TE LEZEN FRAGMENT
***
Heeft u vragen? U kunt ons ook bellen op tel: 0318-695315

Karakteriseren van dunne asfaltdeklagen
Deze tekst is gepubliceerd op 22-05-15

Rafelingsweerstand

Belang en achtergronden
Naar verwachting is rafeling (steenverlies uit het asfalt) het maatgevende schadebeeld bij de meeste DAD-producten, zeker bij de producten die speciaal gericht zijn op geluidsreductie. De (meestal kortdurende) ervaringen tot nu toe komen overeen met deze verwachting.
Bij rafeling kunnen verschillende processen een rol spelen, en vaak gelijktijdig en in onderlinge interactie. Dit zijn:
  • Veroudering van het bitumen onder invloed van zuurstof, warmte en ultraviolette (UV) straling. Hierdoor wordt de treksterkte van het bitumen hoger, maar de breukrek lager, waarbij het laatste meestal maatgevend is. Het bitumen wordt dus brosser.
  • Vermoeiing van het bitumen onder invloed van herhaalde lastwisselingen (verkeerslasten, uitzetting en krimp door dagelijkse temperatuurwisselingen, vorst-dooicycli).
***
GEGEVEN MATERIAAL
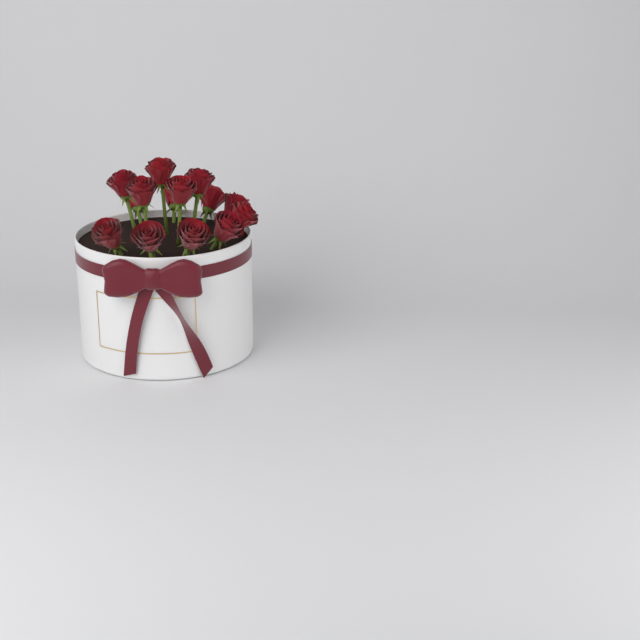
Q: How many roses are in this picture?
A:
***
TE DOEN
**a.** Beantwoord de volgende vragen over de tekst over dunne asfaltdeklagen.
(i) Op welke datum is de tekst gepubliceerd?
(ii) Welke omschrijving van rafeling staat tussen haakjes?
(iii) Welke drie invloeden laten het bitumen verouderen?
**b.** Schrijf uit de tekst over dunne asfaltdeklagen letterlijk het stuk over van "Karakteriseren van dunne" tot en met "wordt dus brosser.".

ANTWOORDEN OP VOLGORDE
**a.**
(i) 22-05-15
(ii) Steenverlies uit het asfalt
(iii) Zuurstof, warmte en ultraviolette (UV) straling

**b.**
Karakteriseren van dunne asfaltdeklagen
Deze tekst is gepubliceerd op 22-05-15

Rafelingsweerstand

Belang en achtergronden
Naar verwachting is rafeling (steenverlies uit het asfalt) het maatgevende schadebeeld bij de meeste DAD-producten, zeker bij de producten die speciaal gericht zijn op geluidsreductie. De (meestal kortdurende) ervaringen tot nu toe komen overeen met deze verwachting.
Bij rafeling kunnen verschillende processen een rol spelen, en vaak gelijktijdig en in onderlinge interactie. Dit zijn:
  • Veroudering van het bitumen onder invloed van zuurstof, warmte en ultraviolette (UV) straling. Hierdoor wordt de treksterkte van het bitumen hoger, maar de breukrek lager, waarbij het laatste meestal maatgevend is. Het bitumen wordt dus brosser.